While copperheads are not considered aquatic, they will inhabit areas around streams, particularly when there is rocky banks available. Rattlesnakes will also be around streams, but they are a whole lot easier to identify. I also learned something else about rattlesnakes while fly fishing in the Smokies. They will climb. Saw one hanging in a rhododendrong over Kephart Pron near the confluence with the Occaluftee River.
I've seen many snakes while fishing in this area, but all of them were harmless water snakes. Hope that you just mistakenly identified the snake, as that can be easy to do. Don't want any poisonous snakes swimming/slithering around me while I'm trying to catch some smallies.
True, I should have said semi-aquatic as they like to hang around water, are good swimmers, and have fish in their diet. What I saw were obvious pit vipor young, and since they were in the rocks close to the water, I assumed they were cottonmouth.
If they were pit viper young, is it possible they were maybe copperheads? I didn't think that the cottonmouth's range was this far north. I'll definitely be more attentive to where I'm stepping now though.

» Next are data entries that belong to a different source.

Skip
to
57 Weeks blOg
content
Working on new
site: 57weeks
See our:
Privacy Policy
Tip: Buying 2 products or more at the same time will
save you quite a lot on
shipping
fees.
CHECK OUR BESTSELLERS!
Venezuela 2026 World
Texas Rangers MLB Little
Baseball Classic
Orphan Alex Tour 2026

It is possible but they didn't have the copperhead markings. Now, I'm not familiar enough with them to know whether they are born with the markings or if they develop them. I also thought those guys prefer a slightly dryer area, but I'll openly conceed that I might be wrong about that. Either way, they were baby pits and that was far too easy to tell.. LOL They were only 4-6 inches long , if memory serves, and I saw them from less than two feet way.
http://www.ca.uky.edu/agc/pubs/for/for46/f1a.gif
I hope you mis-identified what you saw, becaue if it was a cottonmouth it means it's newly introduced to the area. I have a buddy who has lived for over 40 years on a turnhole bend on Floyds Fork a few miles downstream from US 60, he has seen ever kind of water and black snake on his property but has never seen a cottonmouth. There is lots of stuff on line about the limited area in W-KY where the cottonmouth is seen.
This comes up every now and then and the state biologist people always say there has never been a confirmed finding of a cottonmouth this far east in Ky. There are plenty around Reelfoot and that area in west. Ky.